# Work instruction
Retype only the lines that run from the top of the material below to the line bearing "En = f(x;α)eg(x;β)ε", inclusive, and keep the pictures out.
________________
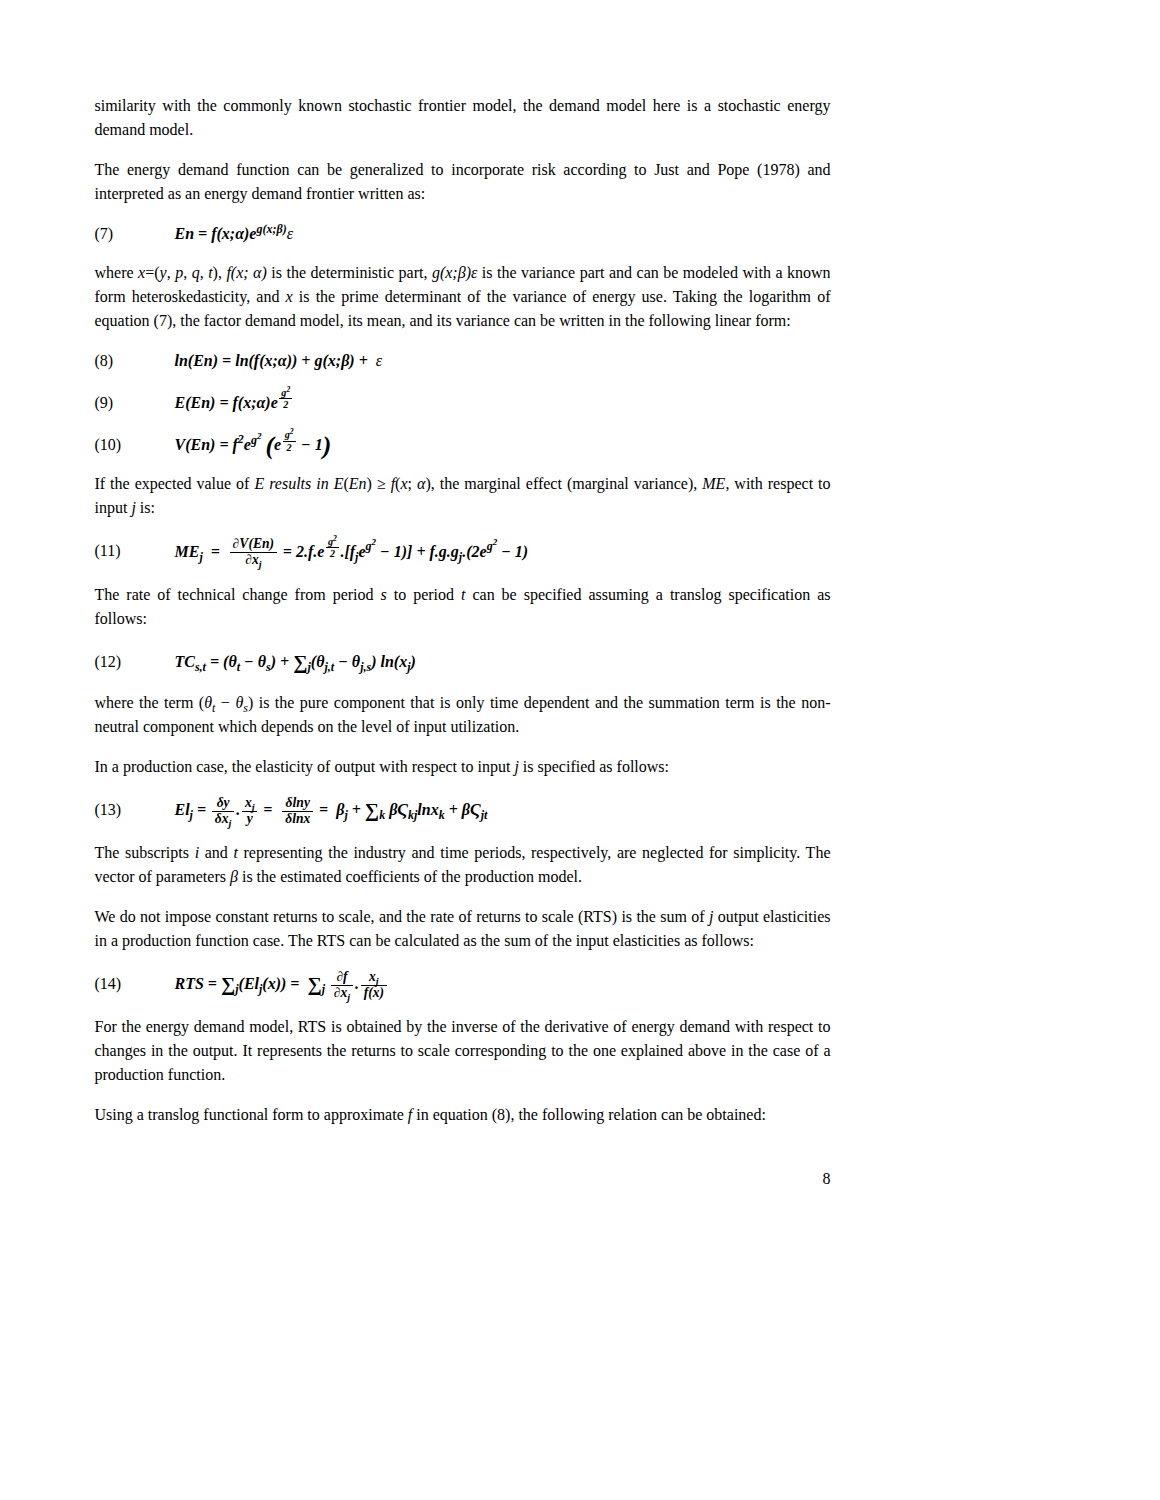similarity with the commonly known stochastic frontier model, the demand model here is a stochastic energy demand model.
The energy demand function can be generalized to incorporate risk according to Just and Pope (1978) and interpreted as an energy demand frontier written as:
(7)
En = f(x;α)eg(x;β)ε
where x=(y, p, q, t), f(x; α) is the deterministic part, g(x;β)ε is the variance part and can be modeled with a known form heteroskedasticity, and x is the prime determinant of the variance of energy use. Taking the logarithm of equation (7), the factor demand model, its mean, and its variance can be written in the following linear form:
(8)
ln(En) = ln(f(x;α)) + g(x;β) + ε
(9)
E(En) = f(x;α)eg22
(10)
V(En) = f2eg2 (eg22 − 1)
If the expected value of E results in E(En) ≥ f(x; α), the marginal effect (marginal variance), ME, with respect to input j is:
(11)
MEj = ∂V(En)∂xj = 2.f.eg22.[fjeg2 − 1)] + f.g.gj.(2eg2 − 1)
The rate of technical change from period s to period t can be specified assuming a translog specification as follows:
(12)
TCs,t = (θt − θs) + ∑j(θj,t − θj,s) ln(xj)
where the term (θt − θs) is the pure component that is only time dependent and the summation term is the non-neutral component which depends on the level of input utilization.
In a production case, the elasticity of output with respect to input j is specified as follows:
(13)
Elj = δy δxj.xj y = δlny δlnx = βj + ∑k β Ϛkjlnxk + β Ϛjt
The subscripts i and t representing the industry and time periods, respectively, are neglected for simplicity. The vector of parameters β is the estimated coefficients of the production model.
We do not impose constant returns to scale, and the rate of returns to scale (RTS) is the sum of j output elasticities in a production function case. The RTS can be calculated as the sum of the input elasticities as follows:
(14)
RTS = ∑j(Elj(x)) = ∑j ∂f∂xj.xj f(x)
For the energy demand model, RTS is obtained by the inverse of the derivative of energy demand with respect to changes in the output. It represents the returns to scale corresponding to the one explained above in the case of a production function.
Using a translog functional form to approximate f in equation (8), the following relation can be obtained:
8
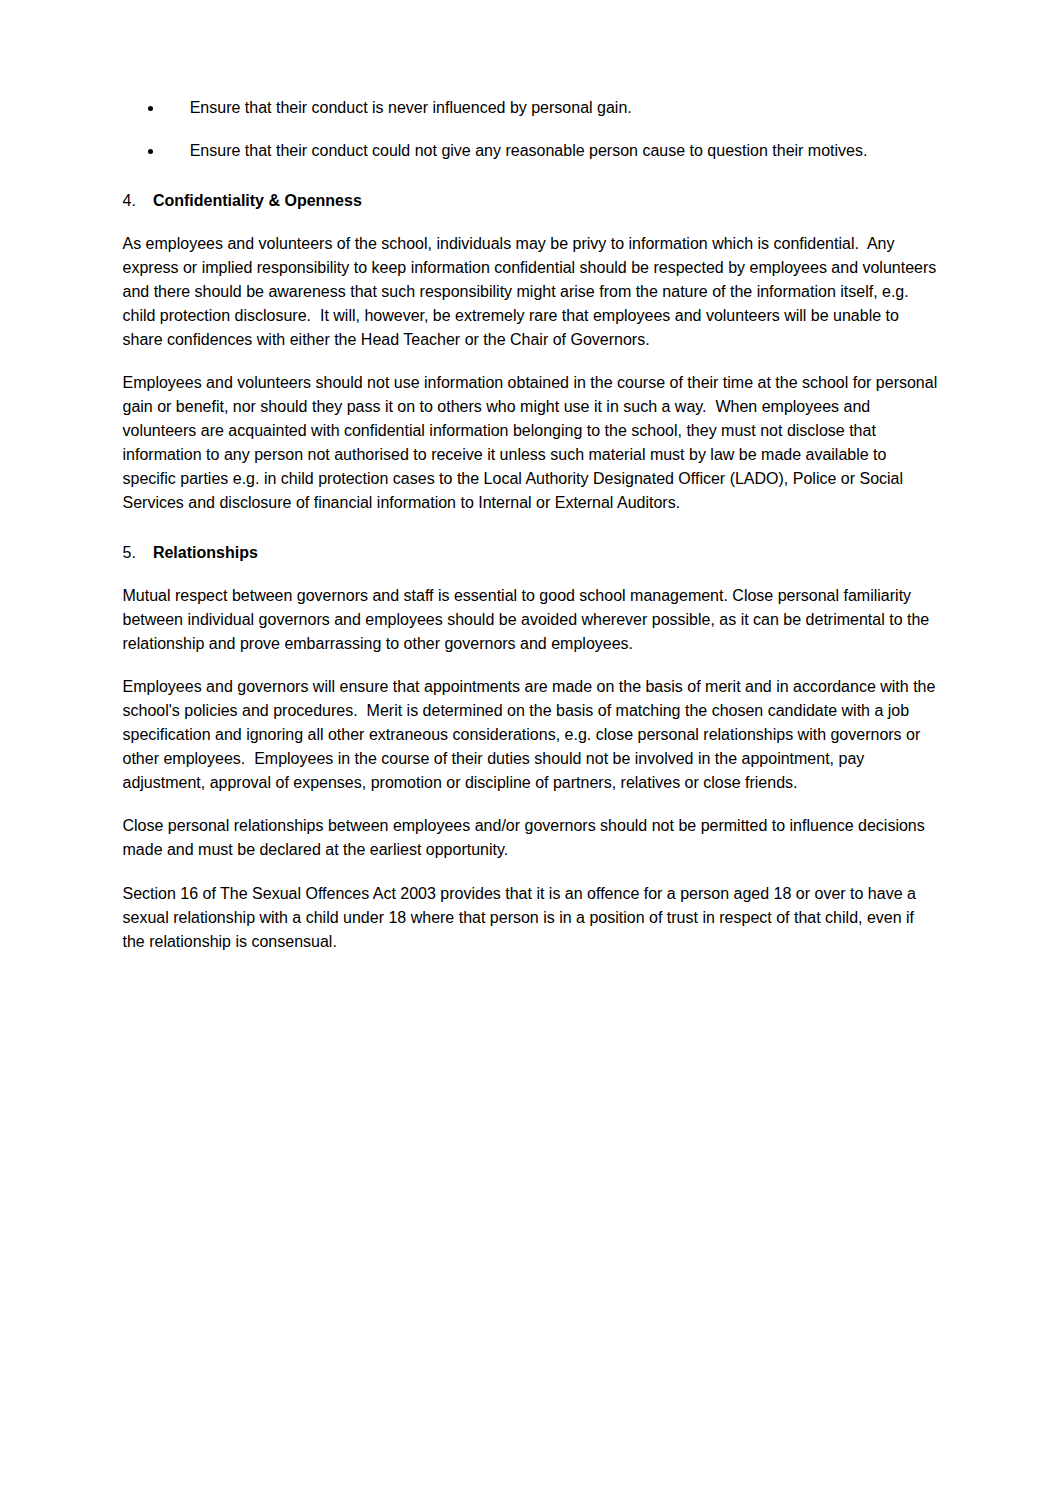Ensure that their conduct is never influenced by personal gain.
Ensure that their conduct could not give any reasonable person cause to question their motives.
4. Confidentiality & Openness
As employees and volunteers of the school, individuals may be privy to information which is confidential. Any express or implied responsibility to keep information confidential should be respected by employees and volunteers and there should be awareness that such responsibility might arise from the nature of the information itself, e.g. child protection disclosure. It will, however, be extremely rare that employees and volunteers will be unable to share confidences with either the Head Teacher or the Chair of Governors.
Employees and volunteers should not use information obtained in the course of their time at the school for personal gain or benefit, nor should they pass it on to others who might use it in such a way. When employees and volunteers are acquainted with confidential information belonging to the school, they must not disclose that information to any person not authorised to receive it unless such material must by law be made available to specific parties e.g. in child protection cases to the Local Authority Designated Officer (LADO), Police or Social Services and disclosure of financial information to Internal or External Auditors.
5. Relationships
Mutual respect between governors and staff is essential to good school management. Close personal familiarity between individual governors and employees should be avoided wherever possible, as it can be detrimental to the relationship and prove embarrassing to other governors and employees.
Employees and governors will ensure that appointments are made on the basis of merit and in accordance with the school's policies and procedures. Merit is determined on the basis of matching the chosen candidate with a job specification and ignoring all other extraneous considerations, e.g. close personal relationships with governors or other employees. Employees in the course of their duties should not be involved in the appointment, pay adjustment, approval of expenses, promotion or discipline of partners, relatives or close friends.
Close personal relationships between employees and/or governors should not be permitted to influence decisions made and must be declared at the earliest opportunity.
Section 16 of The Sexual Offences Act 2003 provides that it is an offence for a person aged 18 or over to have a sexual relationship with a child under 18 where that person is in a position of trust in respect of that child, even if the relationship is consensual.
________________
# Exercise answer
similarity with the commonly known stochastic frontier model, the demand model here is a stochastic energy demand model.
The energy demand function can be generalized to incorporate risk according to Just and Pope (1978) and interpreted as an energy demand frontier written as:
(7)
En = f(x;α)eg(x;β)ε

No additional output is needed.